Le vendredi 8 mai 2026, le Gabon a posé un acte décisif. La ministre d’État à l’Éducation nationale, Camélia Ntoutoume Leclercq, a officiellement lancé le programme École Zen. La cérémonie s’est tenue au lycée public d’Alenakiri, à Owendo. Ce dispositif national cible les violences en milieu scolaire. Le Gabon répondait à une crise profonde dans ses établissements. Ce programme s’inscrit dans une réforme éducative globale et ambitieuse.
Une coalition nationale et internationale mobilisée
Ce lancement a réuni plusieurs partenaires stratégiques. L’Observatoire Chrétien pour la Paix (OCP) et l’Alliance Internationale des Aumôniers des Forces de l’Ordre (AIA-FO) étaient présents. L’UNICEF apportait son soutien institutionnel. Ensemble, ces acteurs forment un front commun contre la violence scolaire. Le proviseur Toung Pamphile a accueilli avec fierté cette délégation de haut niveau.
« Notre satisfaction de vous recevoir se situe à deux niveaux… La sécurité émotionnelle et psychologique dont l’objectif est de sécuriser l’élève et l’enseignant », a-t-il déclaré. Il a insisté sur l’urgence d’une orthodoxie pédagogique rigoureuse.
L’enfant au cœur de la stratégie
École Zen place résolument la jeunesse au premier plan. La coordinatrice adjointe, Dr Mouguiama Rose Marlène, a exposé les ambitions du projet. « Les enfants seront placés au cœur de la stratégie. Ils seront eux-mêmes à l’origine de leur émancipation à travers des sensibilisations, des formations, des programmes sociaux éducatifs qui vont aider ces jeunes à pouvoir s’intégrer dans la société », a-t-elle affirmé.

Cette approche participative renforce l’autonomisation des élèves. Elle les responsabilise face aux défis du vivre-ensemble. Des ateliers pratiques viendront compléter les formations proposées.
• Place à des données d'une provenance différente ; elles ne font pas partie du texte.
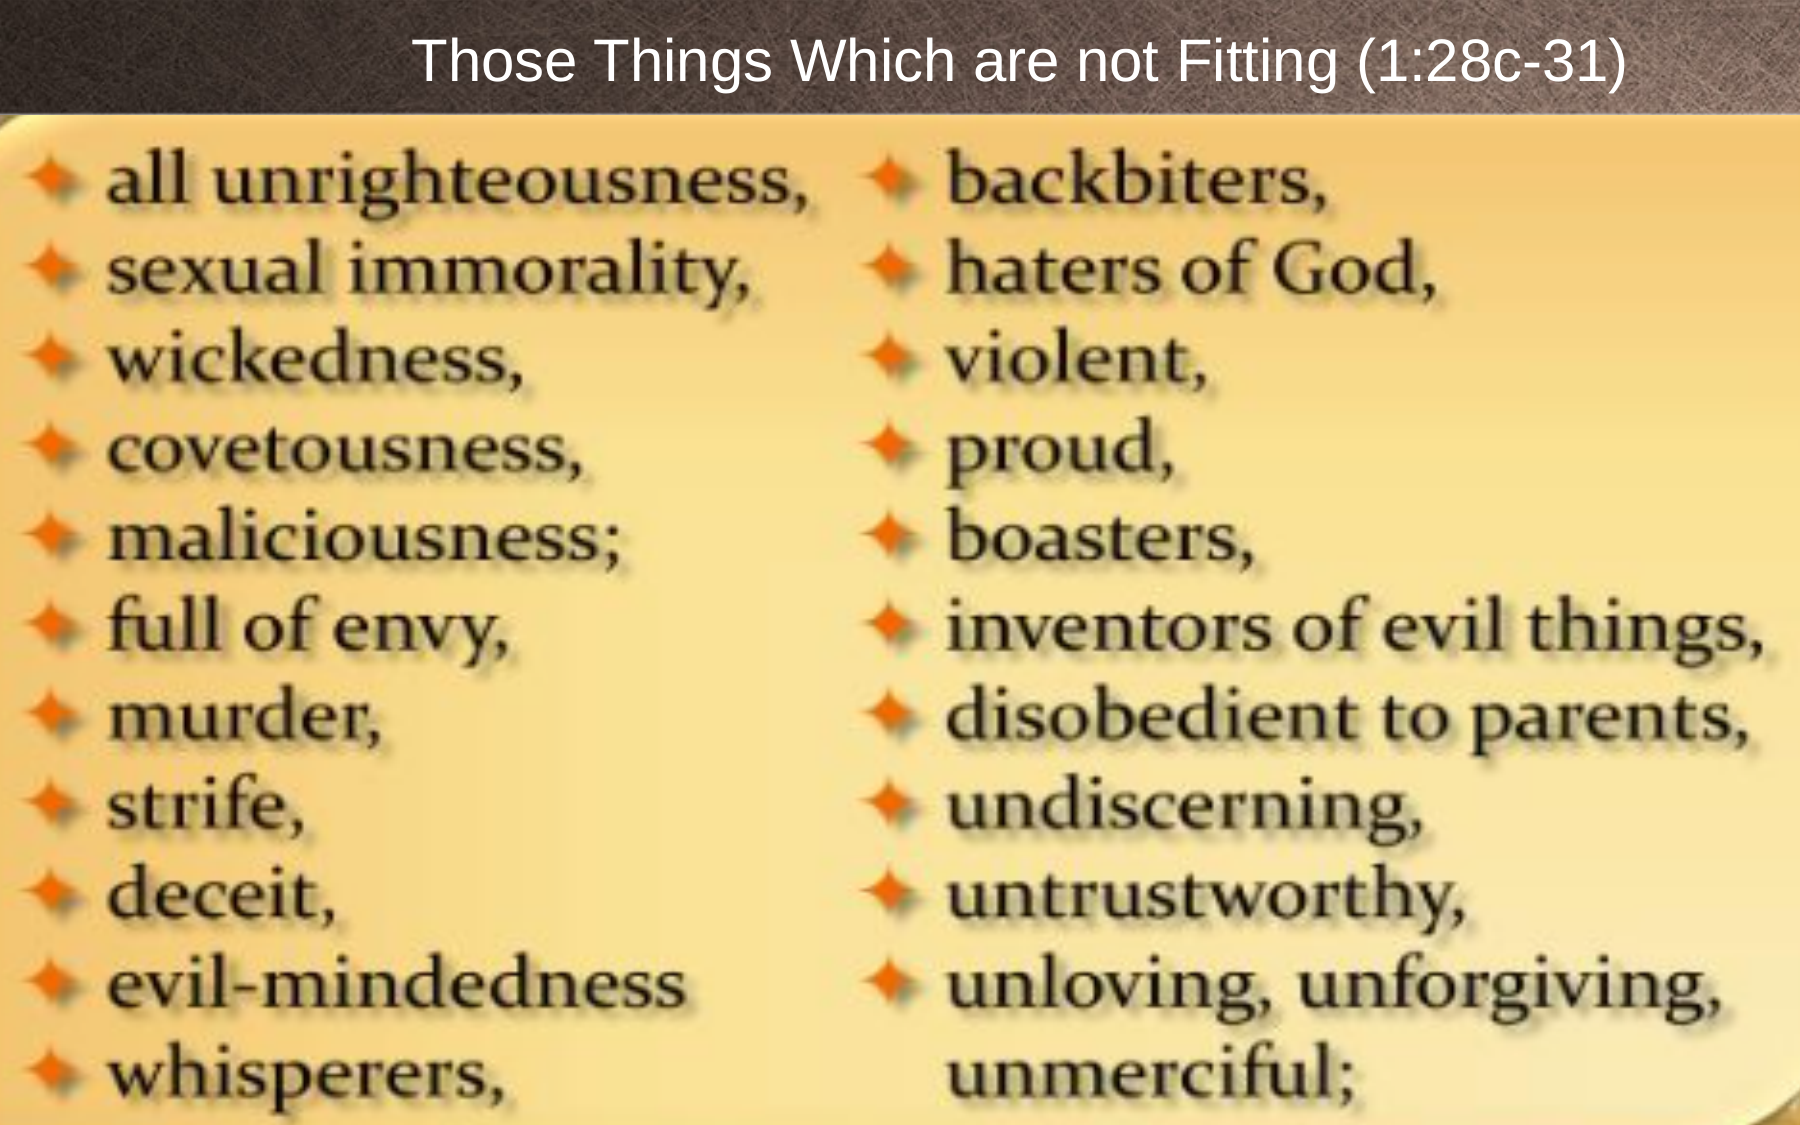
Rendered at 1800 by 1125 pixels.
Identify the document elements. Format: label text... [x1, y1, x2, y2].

title Those Things Which are not Fitting (1:28c-31) [241, 0, 1800, 115]
picture [0, 0, 1800, 1125]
L’OCP-AIA-FO porte un message de paix
Le Révérend Max Alexandre Ngoua, coordinateur général de l’OCP et responsable sous région Afrique centrale de l’AIA-FO, a interpellé les jeunes. Son discours associait spiritualité et engagement civique. « Le message que nous sommes venus apporter aux élèves ici présents, c’est davantage un message de paix… Cette jeunesse doit davantage être volontaire pour écraser le monstre », a-t-il affirmé avec conviction.
Son intervention appelait chaque élève à résister à la haine et à la jalousie. L’école doit rester un sanctuaire de paix d’où l’École Zen.
L’UNICEF tire la sonnette d’alarme
Les chiffres sont éloquents. Plus de 5 000 actes de violence ont été enregistrés dans les écoles gabonaises en 2023. Ce bilan alarmant interpelle l’ensemble de la société gabonaise. La représentante résidente de l’UNICEF Gabon, Dr Marie-Reine Chirezi Fabry, a insisté sur l’urgence. « Un enfant qui ne se sent pas en sécurité ne peut pas penser et construire son avenir. C’est tout le sens du programme École Zen qui est lancé aujourd’hui », a-t-elle affirmé.
La ministre annonce une rupture stratégique

La ministre Camélia Ntoutoume Leclercq a ouvert son discours avec une citation de Victor Hugo : « Il n’y a point d’école qui vaille sans la paix du cœur et la sûreté des lieux. » Elle a ensuite dévoilé la vision gouvernementale. « Le programme École Zen incarne une rupture stratégique. Il traduit la volonté du gouvernement d’abandonner les approches isolées au profit d’une démarche globale, préventive et intégrée mobilisant l’ensemble des départements ministériels et la société civile pour un impact durable« , a-t-elle déclaré.
Une caravane nationale en marche
Ce lancement inaugure une caravane itinérante. Elle s’étendra progressivement à tous les collèges et lycées du pays. Chaque établissement pourra ainsi bénéficier de cet accompagnement éducatif. L’ambition est claire : transformer durablement le climat scolaire gabonais. École Zen s’annonce comme un tournant majeur pour l’éducation nationale.